WHAT THE TASK ASKS - Go over the entries below line by line, copying each one that contains the word "Neno".

SUPPLIED INFORMATION -

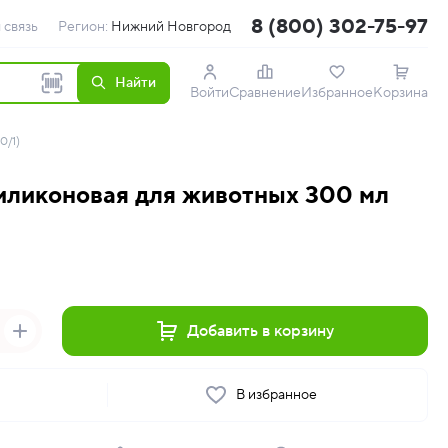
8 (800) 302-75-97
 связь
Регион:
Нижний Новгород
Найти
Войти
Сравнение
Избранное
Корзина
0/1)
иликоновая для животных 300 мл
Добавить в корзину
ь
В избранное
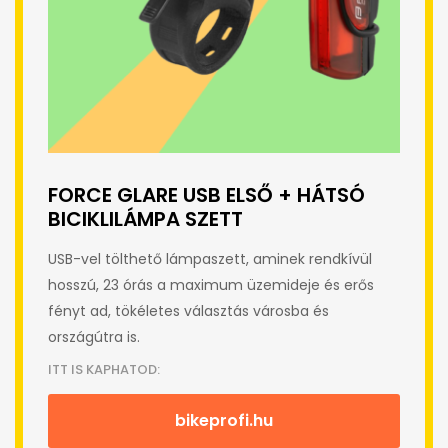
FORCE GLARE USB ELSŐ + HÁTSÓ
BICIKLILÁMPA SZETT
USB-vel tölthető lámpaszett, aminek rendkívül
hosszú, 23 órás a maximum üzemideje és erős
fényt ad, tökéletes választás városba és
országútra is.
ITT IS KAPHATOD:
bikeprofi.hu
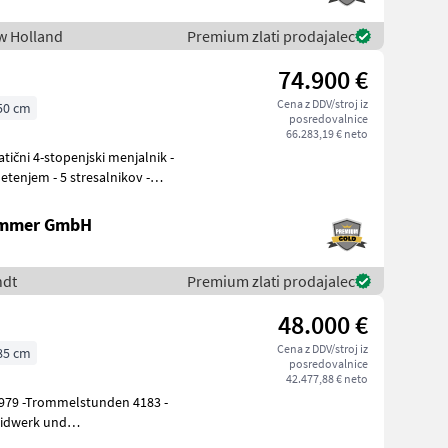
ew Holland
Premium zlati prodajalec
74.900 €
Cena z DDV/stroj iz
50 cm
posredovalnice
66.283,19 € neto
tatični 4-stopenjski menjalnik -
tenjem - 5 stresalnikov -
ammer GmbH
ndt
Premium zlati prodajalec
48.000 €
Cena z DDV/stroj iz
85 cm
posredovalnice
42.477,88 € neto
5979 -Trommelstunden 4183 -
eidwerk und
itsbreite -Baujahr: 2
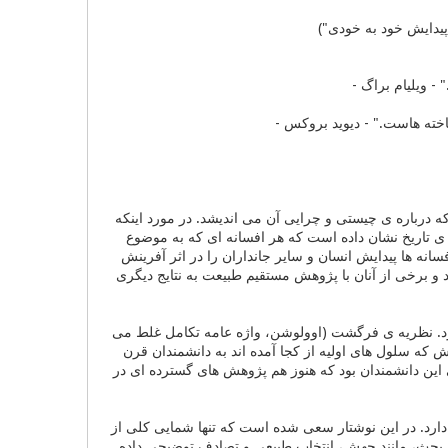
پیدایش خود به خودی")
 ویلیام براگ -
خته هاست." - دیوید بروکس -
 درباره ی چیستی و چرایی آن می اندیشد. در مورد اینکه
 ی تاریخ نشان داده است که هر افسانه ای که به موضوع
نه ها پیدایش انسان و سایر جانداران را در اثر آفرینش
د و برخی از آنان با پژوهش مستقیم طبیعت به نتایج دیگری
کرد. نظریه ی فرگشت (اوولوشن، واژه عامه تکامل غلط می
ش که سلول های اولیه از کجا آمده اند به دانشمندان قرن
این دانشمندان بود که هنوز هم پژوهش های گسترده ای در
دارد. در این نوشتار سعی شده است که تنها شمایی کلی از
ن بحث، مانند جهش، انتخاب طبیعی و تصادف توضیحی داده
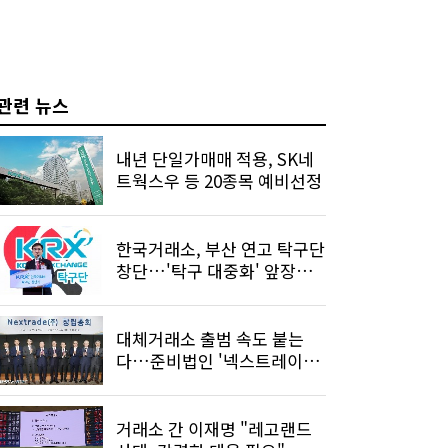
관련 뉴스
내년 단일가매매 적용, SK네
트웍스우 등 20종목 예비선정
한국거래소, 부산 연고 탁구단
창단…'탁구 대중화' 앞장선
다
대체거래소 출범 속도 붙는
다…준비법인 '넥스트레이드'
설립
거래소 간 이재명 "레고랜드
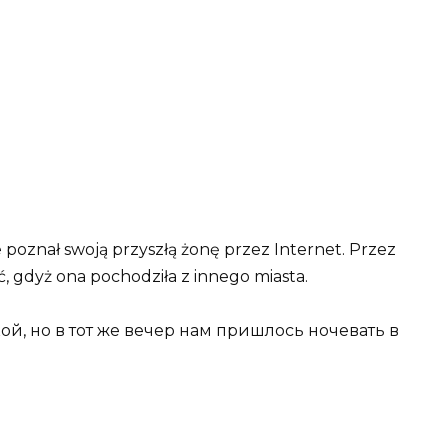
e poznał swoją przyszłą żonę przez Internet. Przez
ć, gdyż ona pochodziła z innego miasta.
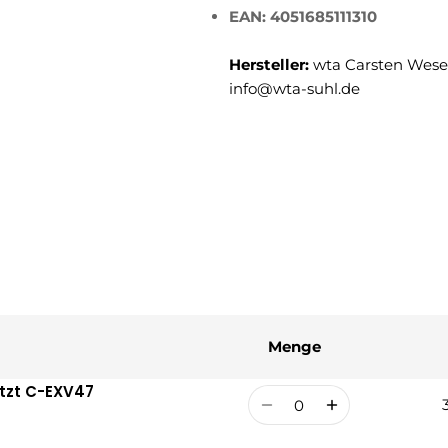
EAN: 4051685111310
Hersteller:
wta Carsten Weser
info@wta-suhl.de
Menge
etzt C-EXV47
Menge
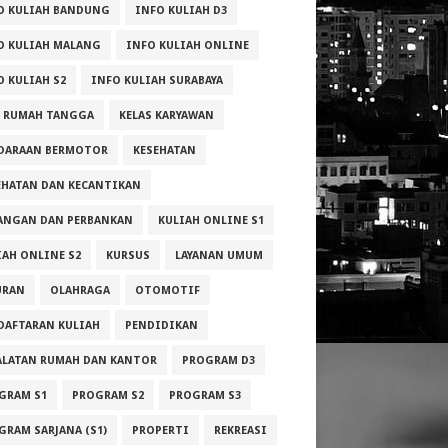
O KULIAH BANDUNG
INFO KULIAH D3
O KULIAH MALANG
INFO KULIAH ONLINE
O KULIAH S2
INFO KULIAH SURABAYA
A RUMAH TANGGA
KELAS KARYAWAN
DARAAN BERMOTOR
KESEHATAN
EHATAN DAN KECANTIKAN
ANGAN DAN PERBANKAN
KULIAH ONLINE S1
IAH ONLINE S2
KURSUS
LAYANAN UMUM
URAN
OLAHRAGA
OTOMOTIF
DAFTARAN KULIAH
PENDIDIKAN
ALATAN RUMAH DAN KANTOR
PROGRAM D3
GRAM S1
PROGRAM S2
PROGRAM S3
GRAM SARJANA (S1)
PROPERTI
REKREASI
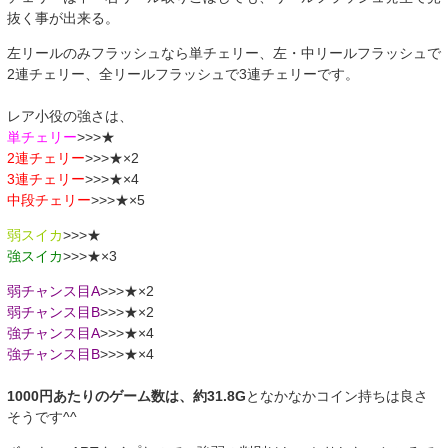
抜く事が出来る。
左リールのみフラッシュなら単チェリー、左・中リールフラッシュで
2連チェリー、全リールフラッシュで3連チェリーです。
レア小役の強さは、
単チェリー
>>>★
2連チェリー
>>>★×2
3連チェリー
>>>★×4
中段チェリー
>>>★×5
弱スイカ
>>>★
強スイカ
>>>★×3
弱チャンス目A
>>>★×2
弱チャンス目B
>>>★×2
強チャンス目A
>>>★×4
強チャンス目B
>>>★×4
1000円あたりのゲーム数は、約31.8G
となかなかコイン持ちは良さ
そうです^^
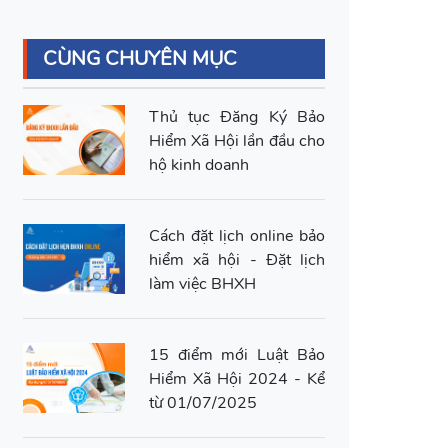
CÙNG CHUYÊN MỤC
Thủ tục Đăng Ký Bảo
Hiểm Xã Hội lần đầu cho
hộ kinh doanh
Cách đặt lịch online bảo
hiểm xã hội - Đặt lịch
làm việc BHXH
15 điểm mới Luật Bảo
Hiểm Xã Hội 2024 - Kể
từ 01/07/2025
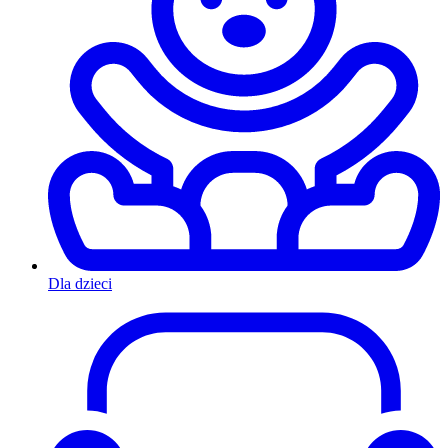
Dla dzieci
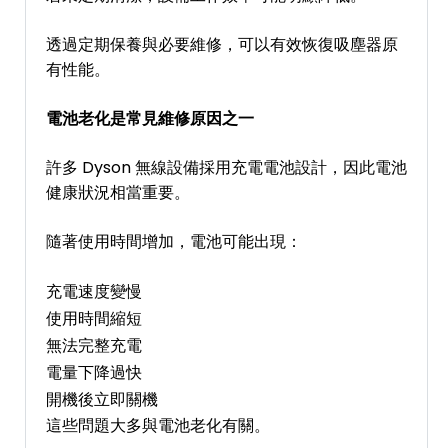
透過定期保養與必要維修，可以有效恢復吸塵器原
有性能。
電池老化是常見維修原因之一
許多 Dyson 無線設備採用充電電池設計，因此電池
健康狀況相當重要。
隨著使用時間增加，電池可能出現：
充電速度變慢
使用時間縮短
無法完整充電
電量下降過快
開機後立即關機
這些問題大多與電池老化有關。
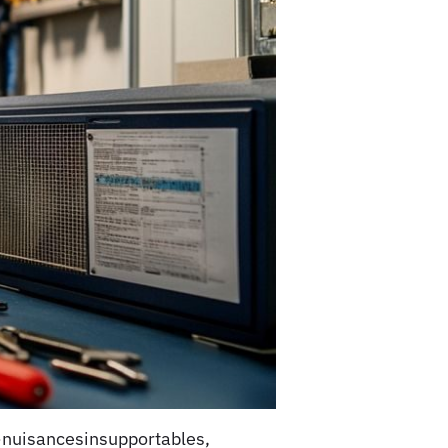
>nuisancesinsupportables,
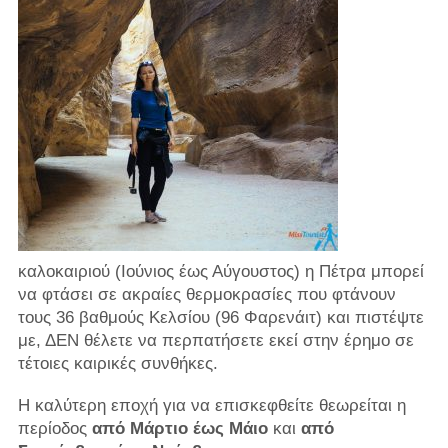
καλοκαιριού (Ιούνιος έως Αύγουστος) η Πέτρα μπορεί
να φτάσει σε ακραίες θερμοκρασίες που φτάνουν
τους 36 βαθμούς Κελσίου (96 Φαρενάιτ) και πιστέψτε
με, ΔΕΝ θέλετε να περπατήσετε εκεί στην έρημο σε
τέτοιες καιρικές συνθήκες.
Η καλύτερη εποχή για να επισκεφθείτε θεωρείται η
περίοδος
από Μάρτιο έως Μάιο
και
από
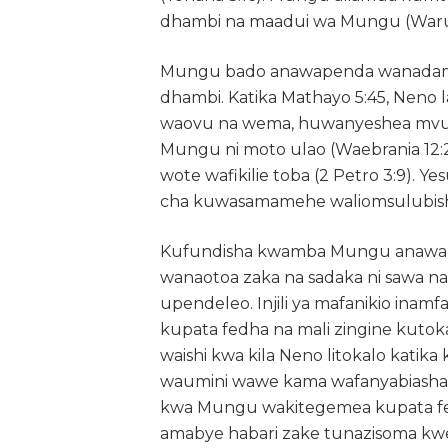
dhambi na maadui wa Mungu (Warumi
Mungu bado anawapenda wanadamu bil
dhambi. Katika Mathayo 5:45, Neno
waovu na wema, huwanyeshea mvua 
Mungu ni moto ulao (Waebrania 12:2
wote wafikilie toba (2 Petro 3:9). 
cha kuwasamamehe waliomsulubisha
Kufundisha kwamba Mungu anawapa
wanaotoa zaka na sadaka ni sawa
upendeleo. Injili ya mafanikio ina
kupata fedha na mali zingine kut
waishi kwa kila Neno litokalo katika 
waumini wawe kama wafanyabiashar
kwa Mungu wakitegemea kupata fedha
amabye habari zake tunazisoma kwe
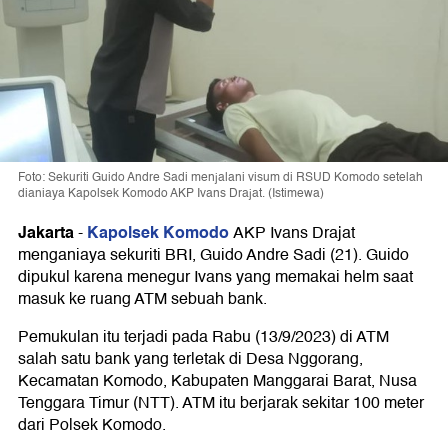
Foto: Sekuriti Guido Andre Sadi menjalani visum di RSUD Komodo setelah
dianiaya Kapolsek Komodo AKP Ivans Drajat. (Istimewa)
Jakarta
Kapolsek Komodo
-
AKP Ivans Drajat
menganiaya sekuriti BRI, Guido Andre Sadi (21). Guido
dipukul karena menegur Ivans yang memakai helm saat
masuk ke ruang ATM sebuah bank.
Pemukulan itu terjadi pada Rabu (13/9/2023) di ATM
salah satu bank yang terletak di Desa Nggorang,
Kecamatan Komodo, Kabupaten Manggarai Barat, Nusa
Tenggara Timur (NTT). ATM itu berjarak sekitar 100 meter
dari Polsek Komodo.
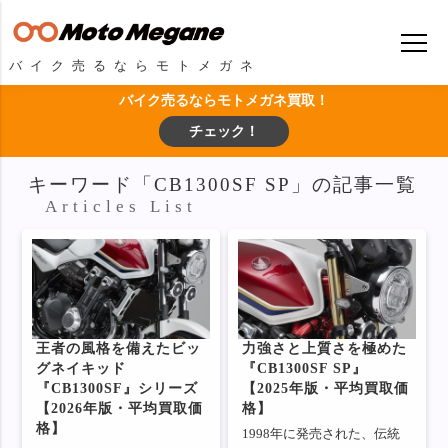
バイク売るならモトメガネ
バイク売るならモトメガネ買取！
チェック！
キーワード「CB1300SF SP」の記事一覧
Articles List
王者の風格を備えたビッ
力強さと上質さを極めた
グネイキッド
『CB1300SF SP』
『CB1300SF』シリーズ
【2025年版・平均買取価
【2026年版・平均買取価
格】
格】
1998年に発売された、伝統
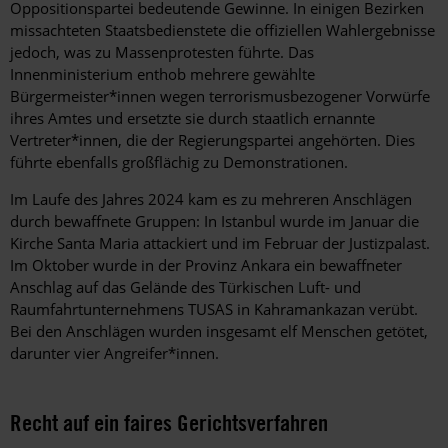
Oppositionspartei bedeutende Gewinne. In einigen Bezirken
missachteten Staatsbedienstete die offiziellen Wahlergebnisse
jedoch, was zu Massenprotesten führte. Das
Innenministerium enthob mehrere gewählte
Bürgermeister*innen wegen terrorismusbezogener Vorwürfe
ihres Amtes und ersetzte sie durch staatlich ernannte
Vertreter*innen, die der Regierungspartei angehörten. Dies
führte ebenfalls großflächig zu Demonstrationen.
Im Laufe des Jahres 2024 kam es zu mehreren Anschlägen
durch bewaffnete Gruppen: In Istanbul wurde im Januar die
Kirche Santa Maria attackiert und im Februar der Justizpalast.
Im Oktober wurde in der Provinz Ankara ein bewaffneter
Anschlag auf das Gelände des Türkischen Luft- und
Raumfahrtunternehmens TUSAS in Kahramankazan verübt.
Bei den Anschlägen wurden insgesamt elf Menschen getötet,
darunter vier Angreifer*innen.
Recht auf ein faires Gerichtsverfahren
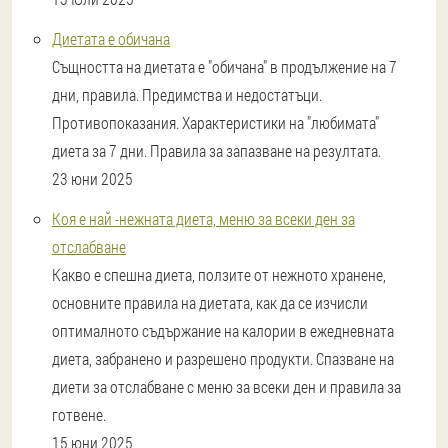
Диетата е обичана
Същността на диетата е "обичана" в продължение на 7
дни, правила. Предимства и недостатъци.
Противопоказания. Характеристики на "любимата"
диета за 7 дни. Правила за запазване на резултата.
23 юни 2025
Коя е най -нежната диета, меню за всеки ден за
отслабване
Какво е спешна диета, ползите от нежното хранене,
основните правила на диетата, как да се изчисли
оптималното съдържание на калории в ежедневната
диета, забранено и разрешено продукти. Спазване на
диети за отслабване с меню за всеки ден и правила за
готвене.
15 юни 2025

SOLUTION -
dhambi. Katika Mathayo 5:45, Neno
waishi kwa kila Neno litokalo katika 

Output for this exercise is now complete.